**Your goal:** Restate the data below word for word, omitting pictures.

**Data for this task:**
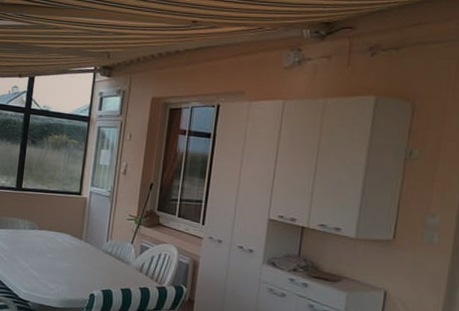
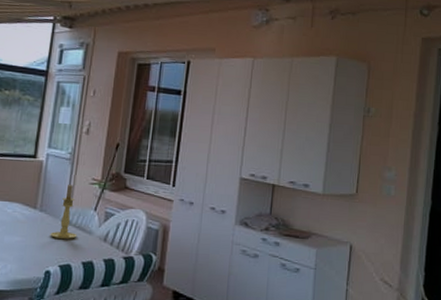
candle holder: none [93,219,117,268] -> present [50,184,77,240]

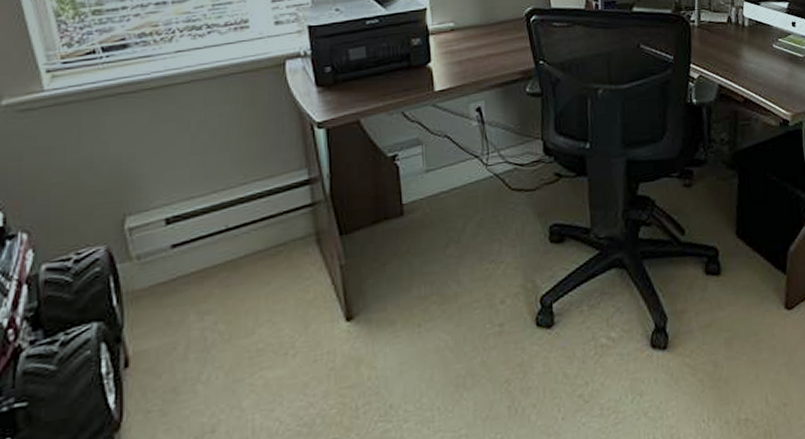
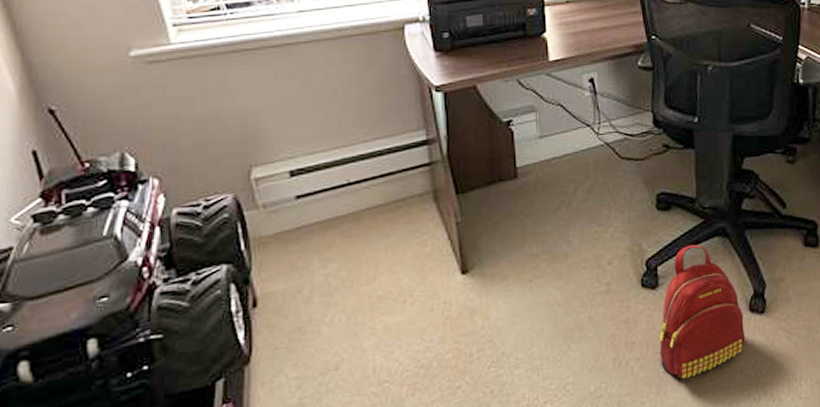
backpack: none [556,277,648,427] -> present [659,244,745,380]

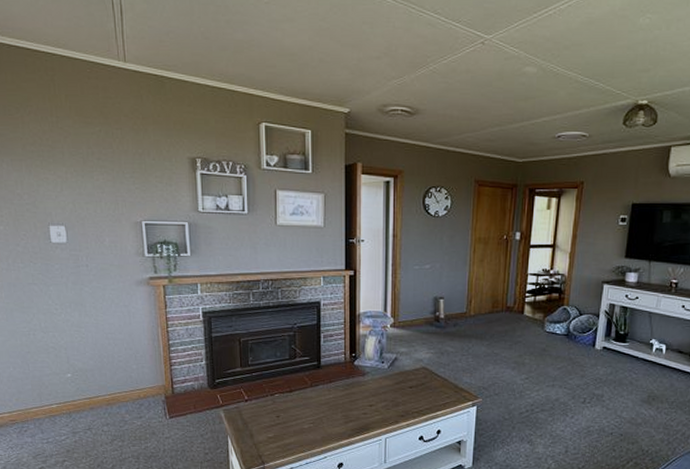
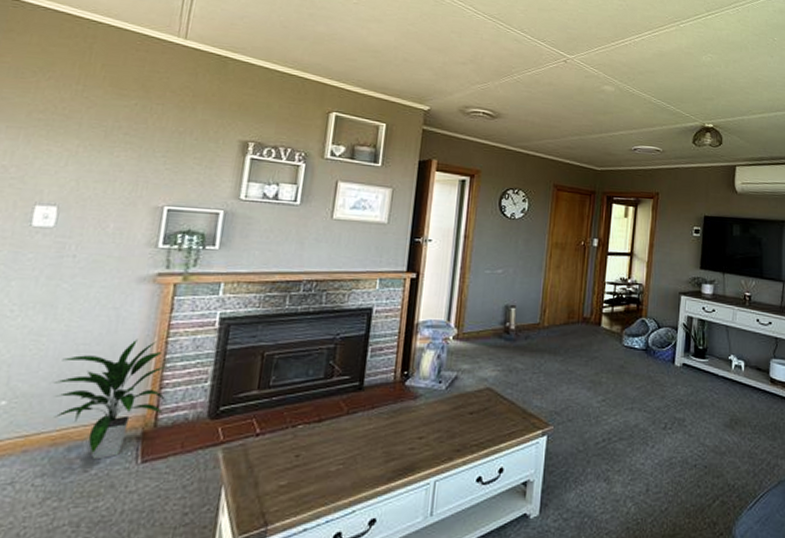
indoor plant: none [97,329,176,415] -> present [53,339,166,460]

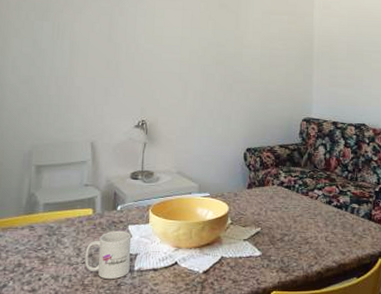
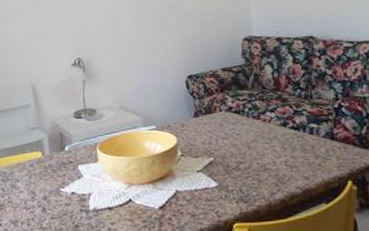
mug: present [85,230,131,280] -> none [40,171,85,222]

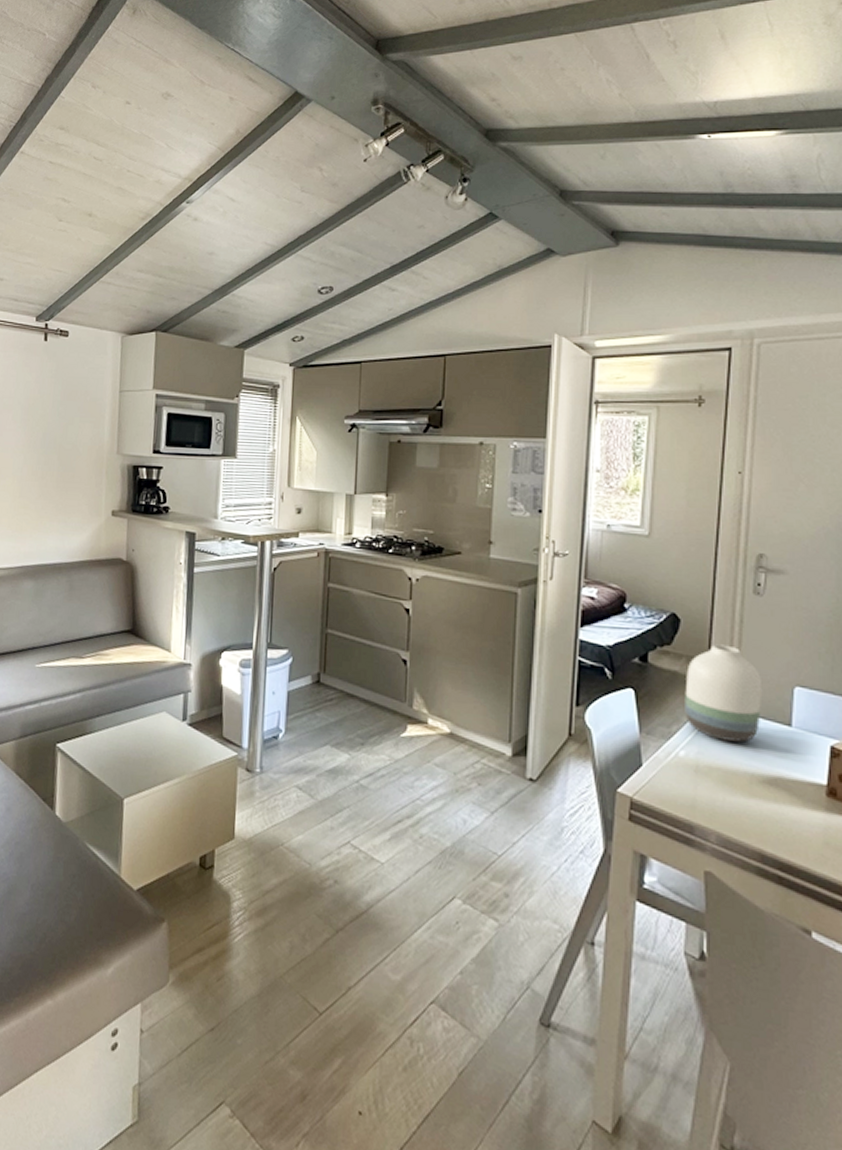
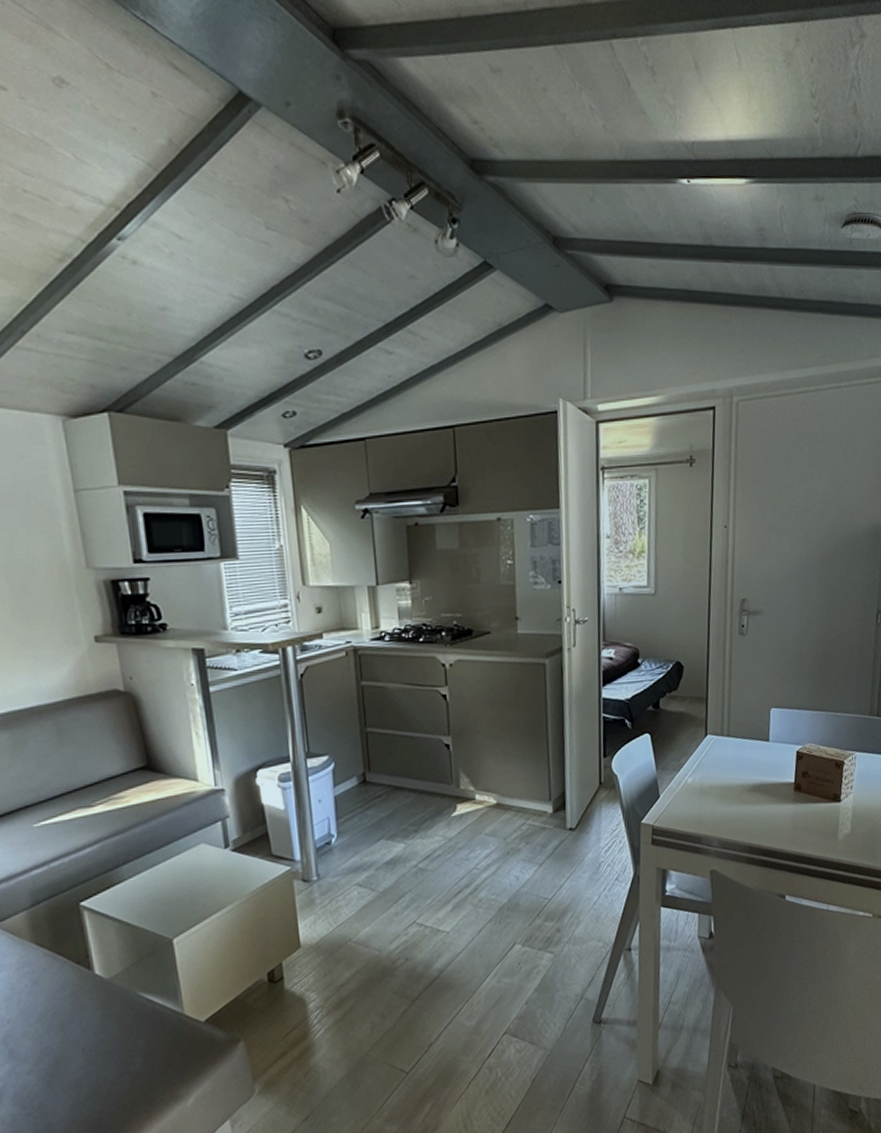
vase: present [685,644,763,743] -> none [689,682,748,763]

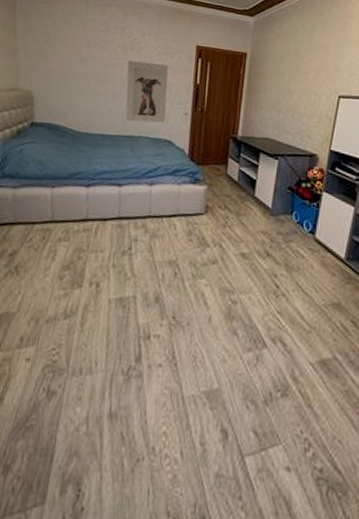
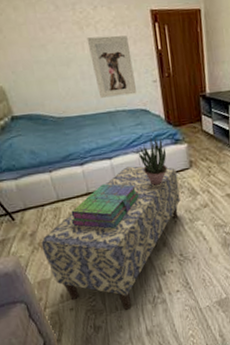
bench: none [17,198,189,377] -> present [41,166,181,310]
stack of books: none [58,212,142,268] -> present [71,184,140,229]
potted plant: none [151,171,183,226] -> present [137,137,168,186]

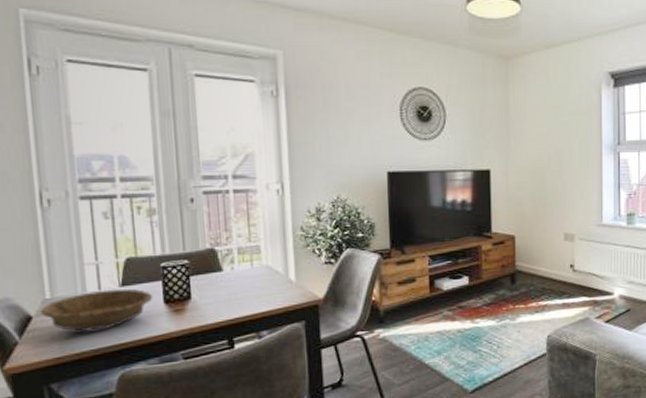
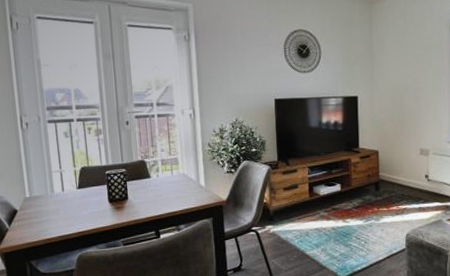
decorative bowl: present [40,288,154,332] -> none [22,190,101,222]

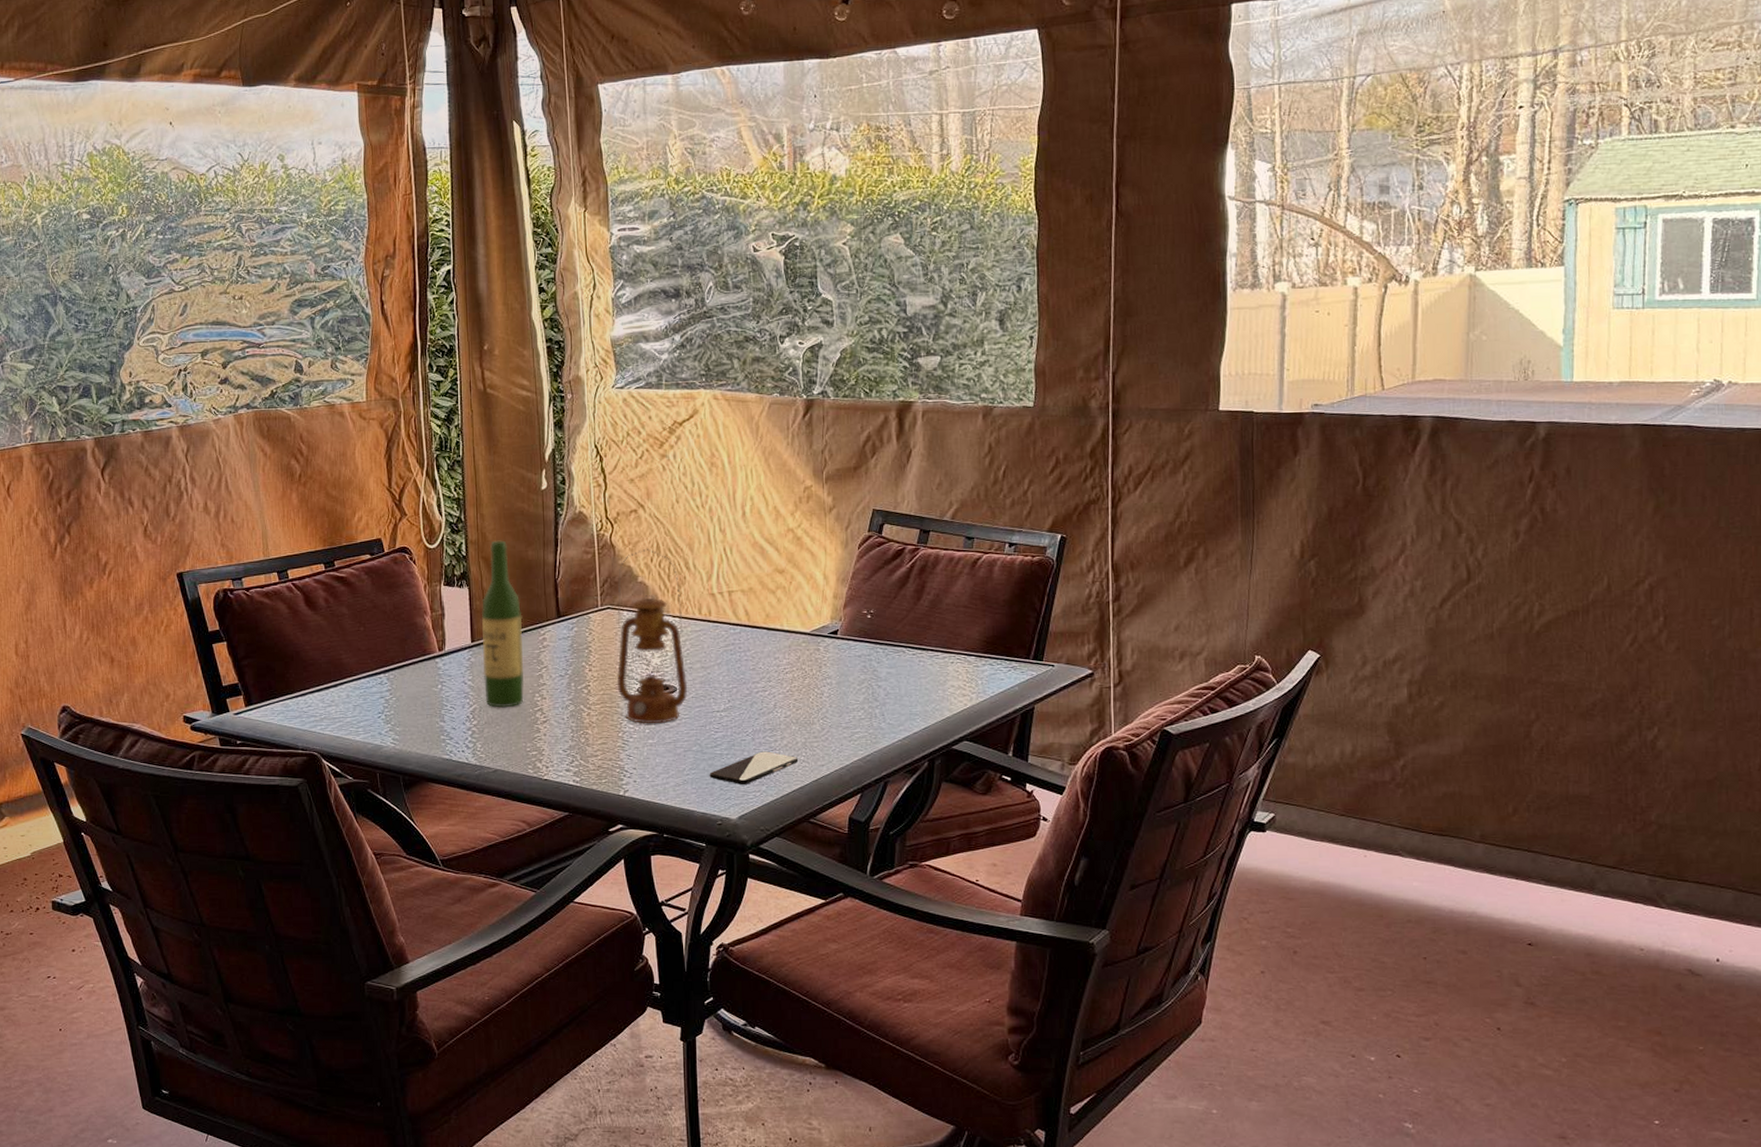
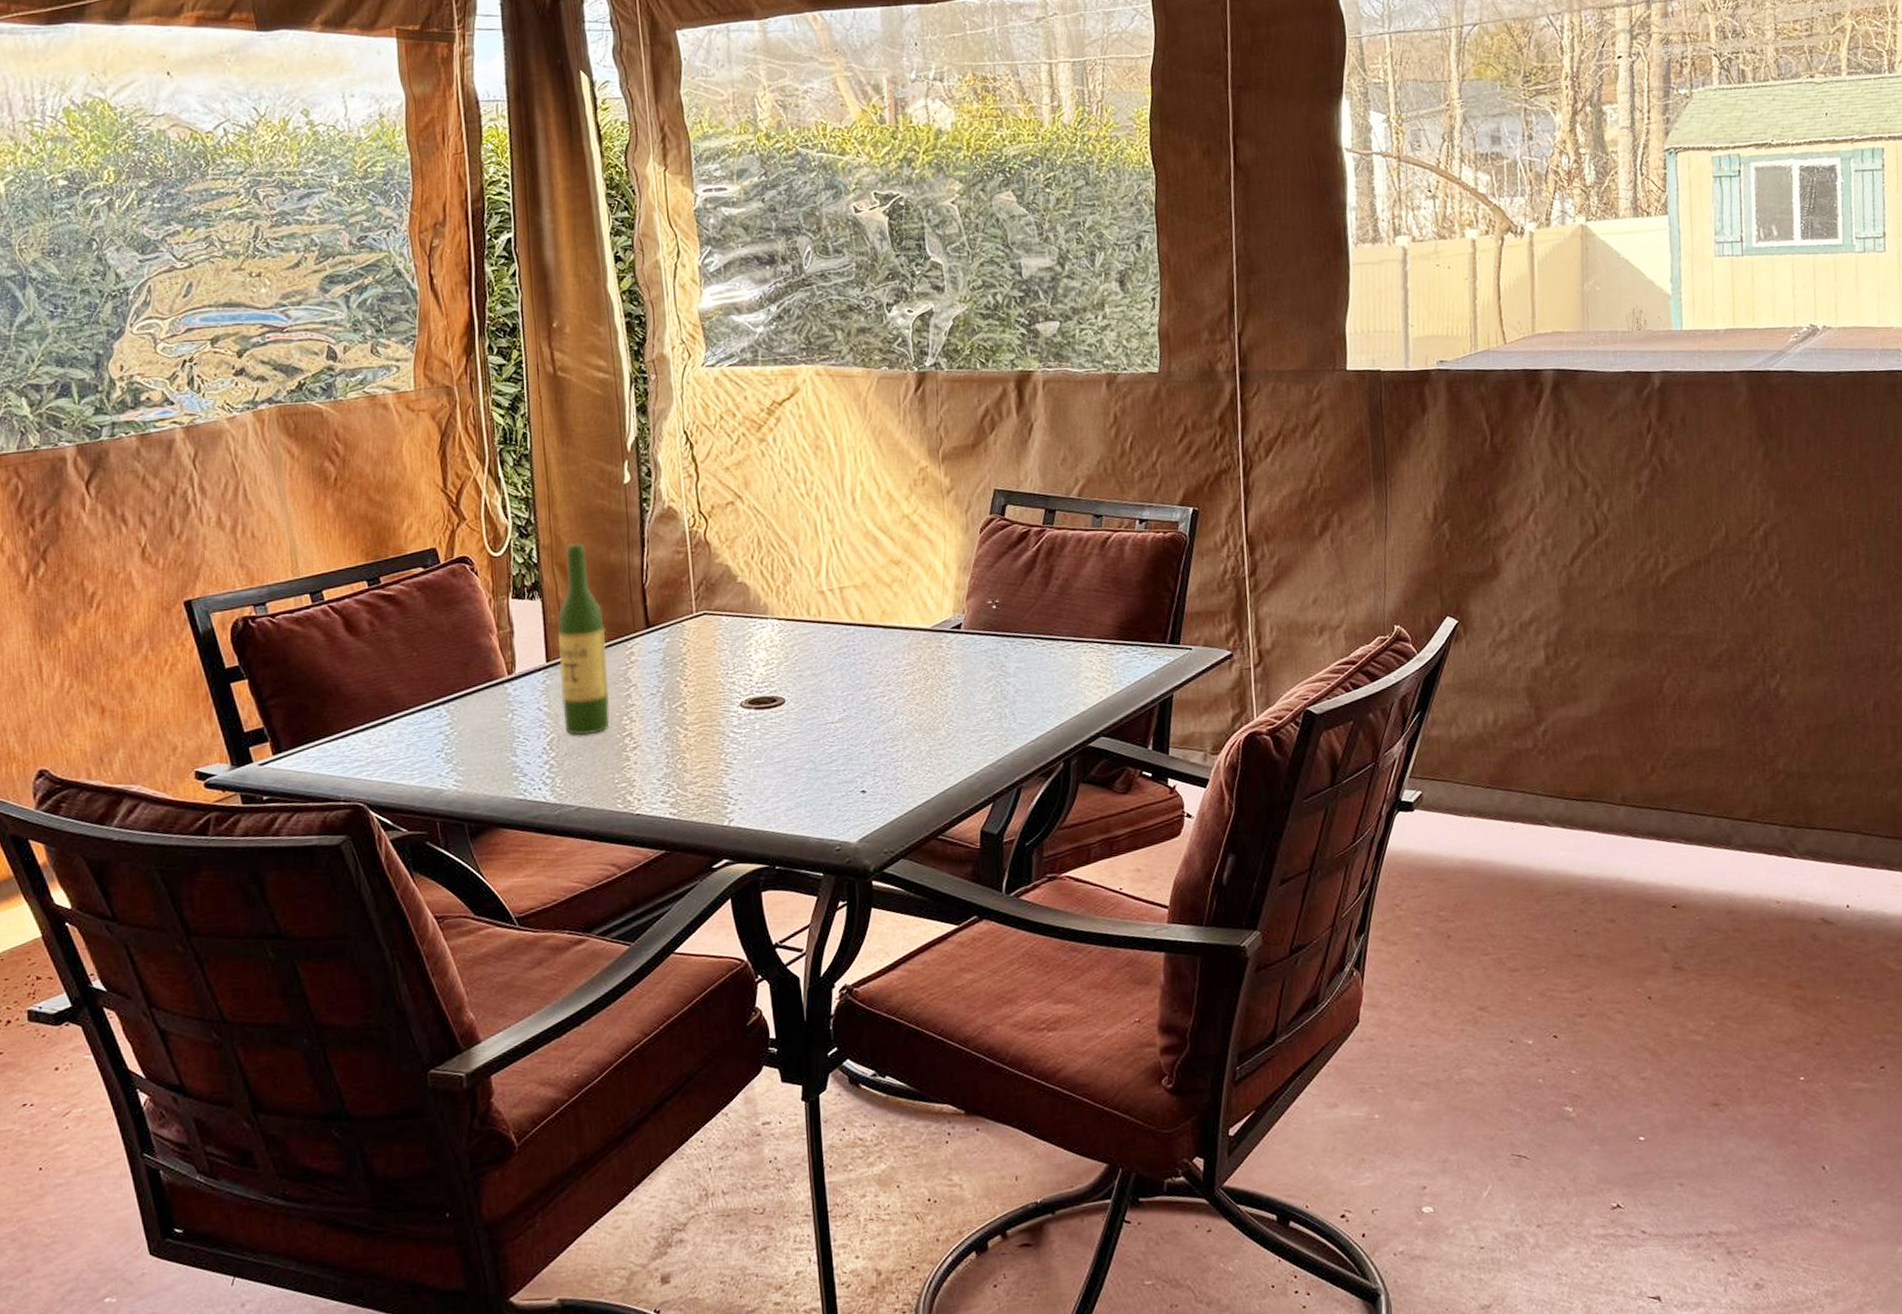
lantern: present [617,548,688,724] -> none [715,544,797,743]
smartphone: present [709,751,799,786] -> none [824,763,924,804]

**Reply:**
candle holder: none [93,219,117,268] -> present [50,184,77,240]

backpack: none [556,277,648,427] -> present [659,244,745,380]

indoor plant: none [97,329,176,415] -> present [53,339,166,460]

mug: present [85,230,131,280] -> none [40,171,85,222]

vase: present [685,644,763,743] -> none [689,682,748,763]

bench: none [17,198,189,377] -> present [41,166,181,310]
stack of books: none [58,212,142,268] -> present [71,184,140,229]
potted plant: none [151,171,183,226] -> present [137,137,168,186]

decorative bowl: present [40,288,154,332] -> none [22,190,101,222]

lantern: present [617,548,688,724] -> none [715,544,797,743]
smartphone: present [709,751,799,786] -> none [824,763,924,804]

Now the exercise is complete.